On Thursday, April 6, 2017 at 7:01:38 PM UTC+3, bassam king karzeddin wrote:
> > On Wed, 19 Apr 2006 20:48:47 +0200, "Ulrich Diez"
> > <eu_an...@web.de.invalid> wrote:
> >
> > >bassam king karzeddin wrote:
> > >
> > >> "If (x) and (y) are two distinct integers belong
> > to Z*, where (x) and (y) are prime to each other,
> > >> and (n) is odd positive integer > grater than
> > one, then there exist three integers (m, k, p),
> > >> where (m) belongs to Z*, (k) belongs to N, (p) is
> > prime number,
> > >> where (m) and (p) are prime to each other, such
> > that:
> > >>
> > >> x^ n + y^n + m*(p^(2^k)) = 0 "
> > >
> > >I'm not all too experienced in maths.
> > >I think not all points of the proof were outlined in
> > detail.
> >
> > That's because it's not a full proof. Rather it's a
> > proof based on a
> > conjecture.
> >
> > >So not everything is clear to me yet.
> > >Please let me summarize the "bassam king
> > karzeddin"-proof in my words:
> > >
> > >Let v = -m , you get:
> > > x^ n + y^n - v*(p^(2^k)) = 0
> > > x^ n + y^n = v*(p^(2^k))
> > >
> > >m and p are prime to each other.
> > >-> v and p are prime to each other also/p is not a
> > prime-factor of v.
> > >->
> > >When looking at the exponents of the prime-factors
> > of
> > >(x^n+y^n), you will for n >3 in any case find for at
> > least one
> > >prime-factor (which is called p in the "bassam king
> > karzeddin"-
> > >equation), that it's exponent is a non-negative
> > integer-power of 2
> > >(, which means that the whole expression cannot be
> > an
> > >odd positive integer-power > 1 of another
> > integer-number).
> > >
> > >Did I get this right?
> >
> > Yes, that's the argument.
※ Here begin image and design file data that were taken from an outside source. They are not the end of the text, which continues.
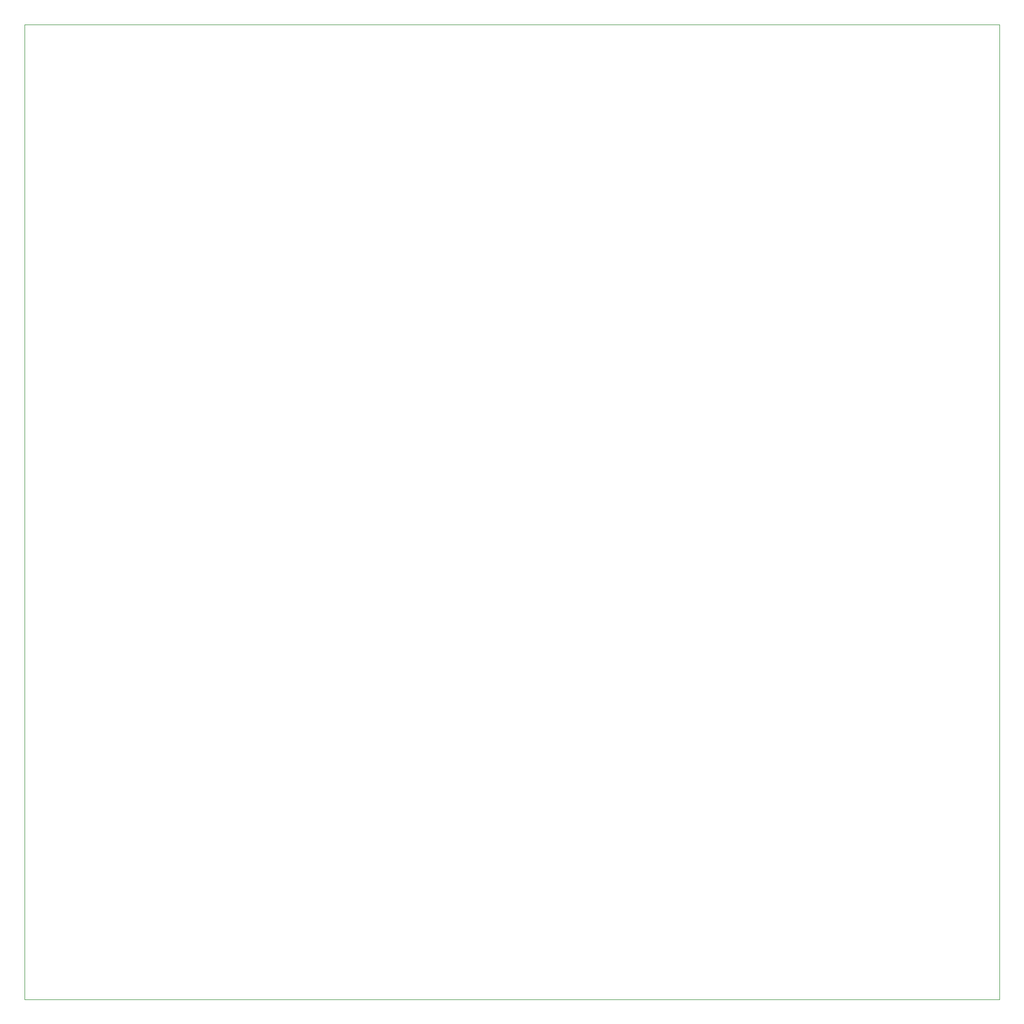
<source format=gbr>
G04 #@! TF.GenerationSoftware,KiCad,Pcbnew,5.1.5-52549c5~84~ubuntu18.04.1*
G04 #@! TF.CreationDate,2020-02-23T09:36:08-07:00*
G04 #@! TF.ProjectId,cob_2x2,636f625f-3278-4322-9e6b-696361645f70,rev?*
G04 #@! TF.SameCoordinates,Original*
G04 #@! TF.FileFunction,Profile,NP*
%FSLAX46Y46*%
G04 Gerber Fmt 4.6, Leading zero omitted, Abs format (unit mm)*
G04 Created by KiCad (PCBNEW 5.1.5-52549c5~84~ubuntu18.04.1) date 2020-02-23 09:36:08*
%MOMM*%
%LPD*%
G04 APERTURE LIST*
%ADD10C,0.050000*%
G04 APERTURE END LIST*
D10*
X101000000Y-259000000D02*
X259000000Y-259000000D01*
X101000000Y-101000000D02*
X101000000Y-259000000D01*
X259000000Y-101000000D02*
X101000000Y-101000000D01*
X259000000Y-259000000D02*
X259000000Y-101000000D01*
M02*

</source>
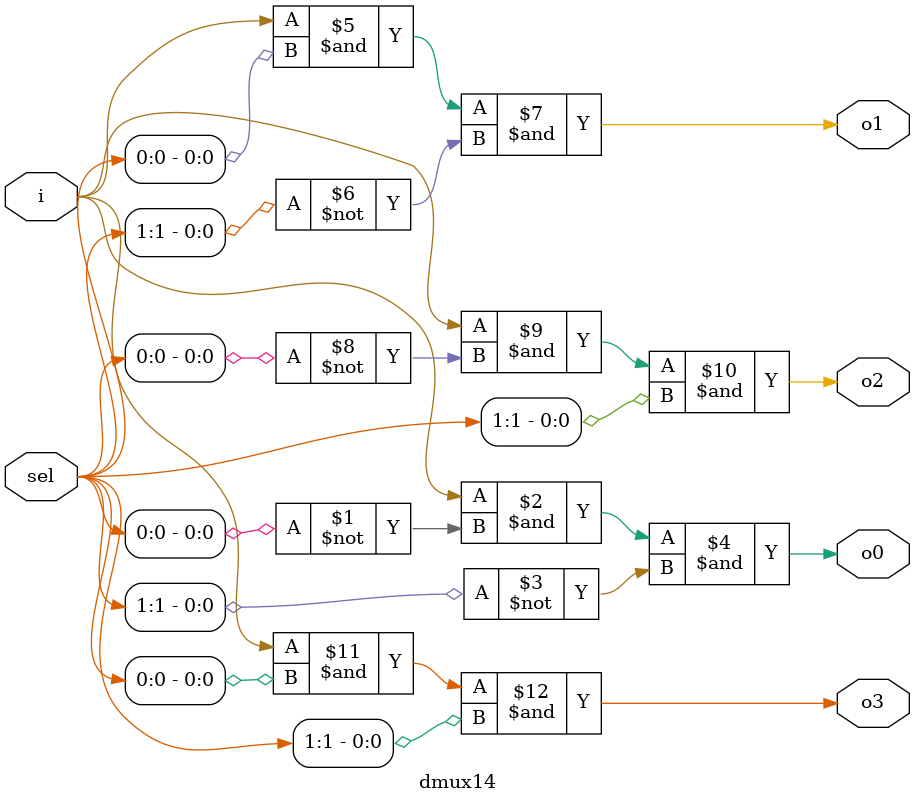
<source format=v>
module dmux14(i,sel,o0,o1,o2,o3);
input i;
input [1:0]sel;
output o0,o1,o2,o3;


assign o0 = i&(~sel[0])&(~sel[1]);
assign o1 = i&(sel[0])&(~sel[1]);
assign o2 = i&(~sel[0])&(sel[1]);
assign o3 = i&(sel[0])&(sel[1]);

endmodule

</source>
The unproved part is the
> > equation:
> >
> > x^ n + y^n + m*(p^(2^k)) = 0
> >
> > There's no proof that for any distinct coprime
> > integers x,y, you can
> > always find m,p,k satisfying the equation together
> > with the
> > requirements that p is prime, k is a nonnegative
> > integer, and m is an
> > integer relatively prime to p.
> >
> > >If not: Please forgive my ignorance and tell me
> > about the error in
> > >my understanding.
> > >If so: Please forgive my ignorance --I'm not a
> > mathematician at all-- but
> > >how to prove this?
> >
> > Good question. As far as I can see, no proof or even
> > partial proof of
> > the conjectured equation has been provided by
> > Karzeddin. His only
> > claim is that "no counterexample exists", which is
> > obviously not a
> > proof.
> >
> > >(Maybe there is an example where all prime-factor-
> > >exponents are not non-negative integer-powers of 2
> > although the
> > >expression does not have the form x^n+y^n=z^n. I
> > didn't find one
> > >yet and I hope that no one else will,
> >
> > Right -- maybe there is a counterexample. but so far,
> > the conjecture
> > has survived brute force attack.
> >
> > >but perhaps a formal proof might be a remedy for all
> > scepticalness.)
> >
> > A formal proof would be spectacular, since FLT would
> > then be just a
> > simple corollary.
> >
> > I don't have any feeling for why the conjecture
> > should be true, hence,
> > a counterexample wouldn't surprise me. In fact, I'm
> > surprised that the
> > conjecture didn't fall immediately to a simple brute
> > force test with
> > relatively small values of x,y,n.
> >
> > quasi
>
> And, there will be no counter example for sure
>
> Regards
> Bassam King Karzeddin
> 6th, April, 2017

Aren't the number theorists still clueless about it?

Bkk